After the rite of marriage there are bidding prayers and the signing of a civil register to meet the requirements of the law. There follows the Eucharistic Prayer, in the case of a nuptial Mass.
It is particularly appropriate, since, as we noted above, a marriage mirrors Christ’s love for the Church. The Eucharist, in which Christ is present, thus carries with it a significance that suggests how the couple can remain in love with each other if they remain in love with Christ, who unites them both. The nuptial blessing, a solemn prayer proclaimed by the minister after the Our Father, echoes these themes.
At the end of the service the new husband and wife process out of Church together followed by their witnesses, family and friends.

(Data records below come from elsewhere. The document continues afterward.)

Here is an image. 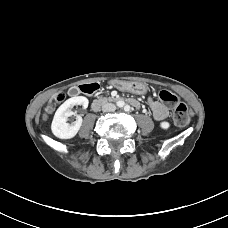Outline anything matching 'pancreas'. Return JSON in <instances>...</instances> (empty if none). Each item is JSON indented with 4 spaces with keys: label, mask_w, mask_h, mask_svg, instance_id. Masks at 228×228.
Returning <instances> with one entry per match:
<instances>
[{
    "label": "pancreas",
    "mask_w": 228,
    "mask_h": 228,
    "mask_svg": "<svg viewBox=\"0 0 228 228\" xmlns=\"http://www.w3.org/2000/svg\"><path fill=\"white\" fill-rule=\"evenodd\" d=\"M111 100H112L111 98H106V97L100 99V101H102V102H107V101H111Z\"/></svg>",
    "instance_id": "1"
}]
</instances>
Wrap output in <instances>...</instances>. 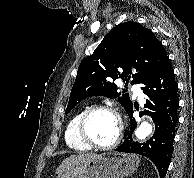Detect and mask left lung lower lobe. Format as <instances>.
Masks as SVG:
<instances>
[{
	"mask_svg": "<svg viewBox=\"0 0 194 178\" xmlns=\"http://www.w3.org/2000/svg\"><path fill=\"white\" fill-rule=\"evenodd\" d=\"M142 84L144 85L143 93L149 98L146 100L145 107L150 111L146 110V113L152 117L155 123L154 135L143 144L132 142V133L137 126L133 117L132 105L126 111L131 122L130 134L115 151L146 156L156 165L160 178H164L172 157V144L178 121L177 108L179 104L178 86L169 57L158 71Z\"/></svg>",
	"mask_w": 194,
	"mask_h": 178,
	"instance_id": "left-lung-lower-lobe-1",
	"label": "left lung lower lobe"
}]
</instances>
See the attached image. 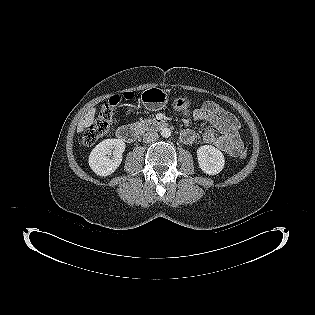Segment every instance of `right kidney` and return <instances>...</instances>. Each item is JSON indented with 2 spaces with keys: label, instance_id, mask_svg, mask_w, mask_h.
<instances>
[{
  "label": "right kidney",
  "instance_id": "1",
  "mask_svg": "<svg viewBox=\"0 0 315 315\" xmlns=\"http://www.w3.org/2000/svg\"><path fill=\"white\" fill-rule=\"evenodd\" d=\"M125 143L120 139H106L100 142L89 155V166L99 176L105 177L119 167Z\"/></svg>",
  "mask_w": 315,
  "mask_h": 315
}]
</instances>
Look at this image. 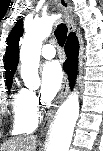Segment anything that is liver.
Masks as SVG:
<instances>
[{
  "label": "liver",
  "instance_id": "1",
  "mask_svg": "<svg viewBox=\"0 0 103 151\" xmlns=\"http://www.w3.org/2000/svg\"><path fill=\"white\" fill-rule=\"evenodd\" d=\"M36 136H17L0 146V151H36Z\"/></svg>",
  "mask_w": 103,
  "mask_h": 151
}]
</instances>
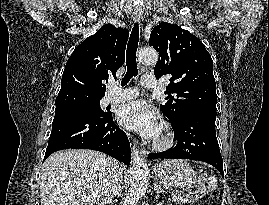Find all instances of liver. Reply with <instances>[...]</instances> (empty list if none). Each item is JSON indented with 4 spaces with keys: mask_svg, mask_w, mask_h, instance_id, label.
<instances>
[{
    "mask_svg": "<svg viewBox=\"0 0 269 205\" xmlns=\"http://www.w3.org/2000/svg\"><path fill=\"white\" fill-rule=\"evenodd\" d=\"M112 159L94 150H64L44 163L41 205H97Z\"/></svg>",
    "mask_w": 269,
    "mask_h": 205,
    "instance_id": "obj_1",
    "label": "liver"
}]
</instances>
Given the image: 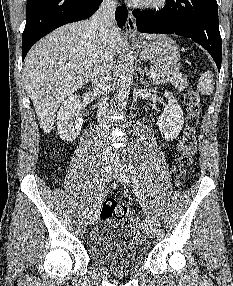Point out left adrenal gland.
Returning a JSON list of instances; mask_svg holds the SVG:
<instances>
[{"label": "left adrenal gland", "instance_id": "obj_1", "mask_svg": "<svg viewBox=\"0 0 233 286\" xmlns=\"http://www.w3.org/2000/svg\"><path fill=\"white\" fill-rule=\"evenodd\" d=\"M140 82L142 85H147V81L144 79V70L140 73Z\"/></svg>", "mask_w": 233, "mask_h": 286}]
</instances>
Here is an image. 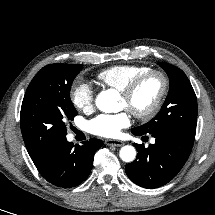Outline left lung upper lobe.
Wrapping results in <instances>:
<instances>
[{
  "mask_svg": "<svg viewBox=\"0 0 215 215\" xmlns=\"http://www.w3.org/2000/svg\"><path fill=\"white\" fill-rule=\"evenodd\" d=\"M170 80L168 96L160 112L148 123L132 129L142 133L174 130L195 138L197 98L184 72L168 63H159Z\"/></svg>",
  "mask_w": 215,
  "mask_h": 215,
  "instance_id": "5c2ea615",
  "label": "left lung upper lobe"
}]
</instances>
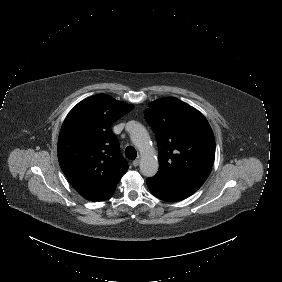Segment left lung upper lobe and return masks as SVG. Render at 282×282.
<instances>
[{
  "instance_id": "5c2ea615",
  "label": "left lung upper lobe",
  "mask_w": 282,
  "mask_h": 282,
  "mask_svg": "<svg viewBox=\"0 0 282 282\" xmlns=\"http://www.w3.org/2000/svg\"><path fill=\"white\" fill-rule=\"evenodd\" d=\"M145 119L157 138L158 174L207 179L215 158V138L198 110L165 97L149 103Z\"/></svg>"
}]
</instances>
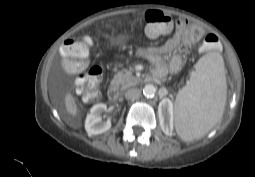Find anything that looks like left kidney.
<instances>
[{
	"instance_id": "1",
	"label": "left kidney",
	"mask_w": 255,
	"mask_h": 177,
	"mask_svg": "<svg viewBox=\"0 0 255 177\" xmlns=\"http://www.w3.org/2000/svg\"><path fill=\"white\" fill-rule=\"evenodd\" d=\"M160 124L166 135H172L174 111L173 104L169 99H163L158 108Z\"/></svg>"
}]
</instances>
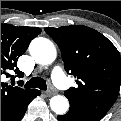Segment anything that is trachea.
Instances as JSON below:
<instances>
[{
    "mask_svg": "<svg viewBox=\"0 0 121 121\" xmlns=\"http://www.w3.org/2000/svg\"><path fill=\"white\" fill-rule=\"evenodd\" d=\"M25 88H39L41 90H46L47 85L44 79L41 77H35L26 82Z\"/></svg>",
    "mask_w": 121,
    "mask_h": 121,
    "instance_id": "1",
    "label": "trachea"
}]
</instances>
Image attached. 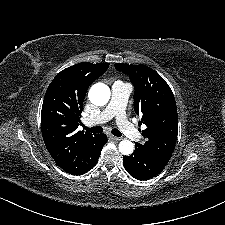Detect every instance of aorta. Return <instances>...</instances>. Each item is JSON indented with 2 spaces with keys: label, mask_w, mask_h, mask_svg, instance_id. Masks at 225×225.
<instances>
[{
  "label": "aorta",
  "mask_w": 225,
  "mask_h": 225,
  "mask_svg": "<svg viewBox=\"0 0 225 225\" xmlns=\"http://www.w3.org/2000/svg\"><path fill=\"white\" fill-rule=\"evenodd\" d=\"M110 88L104 83L94 84L88 93L89 100L96 106L105 105L110 99ZM134 144L129 140H122L119 143V151L122 155L129 156L133 153Z\"/></svg>",
  "instance_id": "1"
}]
</instances>
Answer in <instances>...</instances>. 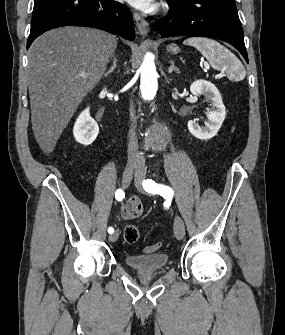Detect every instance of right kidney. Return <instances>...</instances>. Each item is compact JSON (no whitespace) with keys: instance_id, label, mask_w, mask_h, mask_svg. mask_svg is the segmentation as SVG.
<instances>
[{"instance_id":"obj_1","label":"right kidney","mask_w":285,"mask_h":335,"mask_svg":"<svg viewBox=\"0 0 285 335\" xmlns=\"http://www.w3.org/2000/svg\"><path fill=\"white\" fill-rule=\"evenodd\" d=\"M89 110L90 108H86L84 112H81L73 128V136L76 142L83 144V146L92 144L99 134V126L97 122L91 118Z\"/></svg>"}]
</instances>
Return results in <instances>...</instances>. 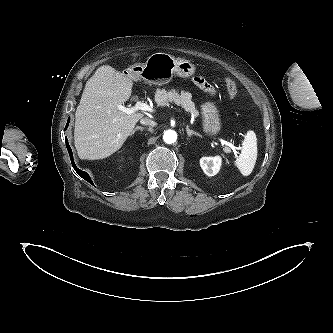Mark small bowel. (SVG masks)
Instances as JSON below:
<instances>
[{
  "instance_id": "c3829d8e",
  "label": "small bowel",
  "mask_w": 333,
  "mask_h": 333,
  "mask_svg": "<svg viewBox=\"0 0 333 333\" xmlns=\"http://www.w3.org/2000/svg\"><path fill=\"white\" fill-rule=\"evenodd\" d=\"M194 82L204 92L209 93L210 95L215 94L214 88L203 77H195Z\"/></svg>"
}]
</instances>
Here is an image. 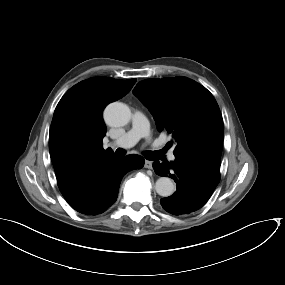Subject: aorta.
<instances>
[{
	"label": "aorta",
	"instance_id": "obj_1",
	"mask_svg": "<svg viewBox=\"0 0 285 285\" xmlns=\"http://www.w3.org/2000/svg\"><path fill=\"white\" fill-rule=\"evenodd\" d=\"M104 118L108 125L120 127L131 119V111L121 102L109 104L104 111ZM176 189L174 182L168 177H160L155 183V190L162 197L171 196Z\"/></svg>",
	"mask_w": 285,
	"mask_h": 285
}]
</instances>
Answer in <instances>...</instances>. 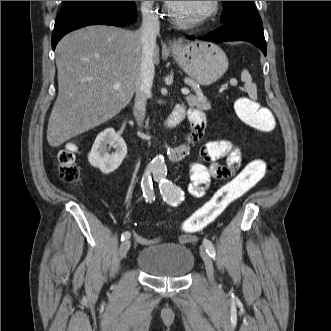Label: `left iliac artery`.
Here are the masks:
<instances>
[{
    "label": "left iliac artery",
    "instance_id": "left-iliac-artery-1",
    "mask_svg": "<svg viewBox=\"0 0 331 331\" xmlns=\"http://www.w3.org/2000/svg\"><path fill=\"white\" fill-rule=\"evenodd\" d=\"M154 178L159 183L160 192L164 201L173 206H176L183 201V191L166 178V172L164 170H156ZM203 244L207 253L214 258L216 253L212 242L208 239H204Z\"/></svg>",
    "mask_w": 331,
    "mask_h": 331
}]
</instances>
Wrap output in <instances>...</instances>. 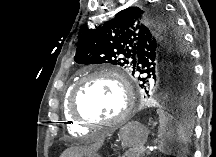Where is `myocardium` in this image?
Returning <instances> with one entry per match:
<instances>
[{
  "label": "myocardium",
  "instance_id": "1",
  "mask_svg": "<svg viewBox=\"0 0 216 157\" xmlns=\"http://www.w3.org/2000/svg\"><path fill=\"white\" fill-rule=\"evenodd\" d=\"M97 77H106L114 80L119 87L121 88V91L123 93L124 97V108L119 114L118 117H116L113 120H108V121H98V120H93L90 118H87L83 116L77 106V99L79 96V93L82 89V87L91 79L97 78ZM134 108V98H133V93L130 84L126 80V78L119 73L117 70L113 68H102V69H97L92 71L91 73L83 76L80 78L73 86L69 98V103H68V110L71 115V117L78 123H80L83 126L86 127H101V126H107V127H114V126H119L123 123H125Z\"/></svg>",
  "mask_w": 216,
  "mask_h": 157
}]
</instances>
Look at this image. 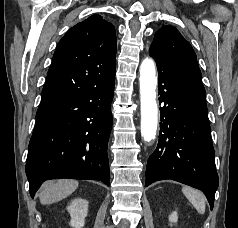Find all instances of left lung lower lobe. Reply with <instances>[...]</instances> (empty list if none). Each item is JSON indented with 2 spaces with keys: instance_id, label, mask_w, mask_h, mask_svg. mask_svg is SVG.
I'll list each match as a JSON object with an SVG mask.
<instances>
[{
  "instance_id": "0a47b994",
  "label": "left lung lower lobe",
  "mask_w": 238,
  "mask_h": 228,
  "mask_svg": "<svg viewBox=\"0 0 238 228\" xmlns=\"http://www.w3.org/2000/svg\"><path fill=\"white\" fill-rule=\"evenodd\" d=\"M159 82L160 133L149 157L147 187L171 179L203 191L214 205L218 188L215 152L210 135L205 90L156 61Z\"/></svg>"
}]
</instances>
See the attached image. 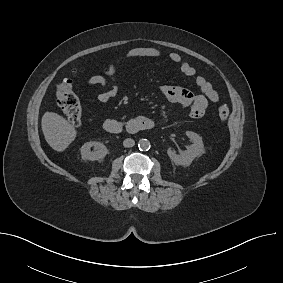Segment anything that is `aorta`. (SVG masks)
Segmentation results:
<instances>
[{
  "label": "aorta",
  "instance_id": "obj_1",
  "mask_svg": "<svg viewBox=\"0 0 283 283\" xmlns=\"http://www.w3.org/2000/svg\"><path fill=\"white\" fill-rule=\"evenodd\" d=\"M150 146H151L150 141L147 140V139H140L139 142H138V147L142 151L149 150Z\"/></svg>",
  "mask_w": 283,
  "mask_h": 283
}]
</instances>
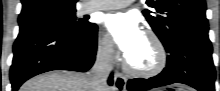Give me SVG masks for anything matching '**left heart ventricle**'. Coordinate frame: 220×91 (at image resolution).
<instances>
[{"mask_svg":"<svg viewBox=\"0 0 220 91\" xmlns=\"http://www.w3.org/2000/svg\"><path fill=\"white\" fill-rule=\"evenodd\" d=\"M126 58L133 67H151L155 62V51L152 42L144 36L138 46Z\"/></svg>","mask_w":220,"mask_h":91,"instance_id":"left-heart-ventricle-1","label":"left heart ventricle"}]
</instances>
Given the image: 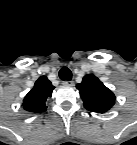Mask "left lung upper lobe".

Ordination takes place within a Mass and is presided over by a bishop who ordains. The Word of God is proclaimed. After this the candidate for ordination is formerly presented to the Bishop usually by a member of staff from the seminary responsible for his formation, then a homily follows.
During the right of ordination we invoke the prayers of the saints and then the bishop lays hands silently over the candidate, other priests present do this too, after which the bishop prays over the man. When this prayer has been said, the man is a priest. He is then vested in a stole and chasuble sometimes by family or friends, his hands are then anointed with chrism and he is handed the chalice and patten as signs of his ministry at the altar.
After this he is embraced in the kiss of peace by the bishop and then all priests present as a sign of brotherhood. The new priest then joins his brothers in the priesthood for the rest of the Mass.
First Holy Communion
Every year first communions celebrations take place together for all first communion candidates in the parish (usually year 3 upwards) and usually occur during June.
A regular, organised preparation in a Catholic school or parish is essential prior to first forgiveness and first communion.
Please inform the parish priest immediately on the passing away of a family member.
In consultation with the Funeral director, funeral arrangements are made at the convenience of the family and the availability of the church and priest.
The funeral service is planned always in consultation with the priest and the Christian nature of the service should always be maintained.
The Rite of Christian Initiation of Adults (often abbreviated RCIA) is the process through which interested adults and older children are gradually introduced to the Roman Catholic faith and way of life.
The RCIA is a communal process and involves a number of stages punctuated by liturgical rites to aid and assist the potential convert toward the final rite, usually at the Easter Vigil at which time they will become full members of the Roman Catholic Church.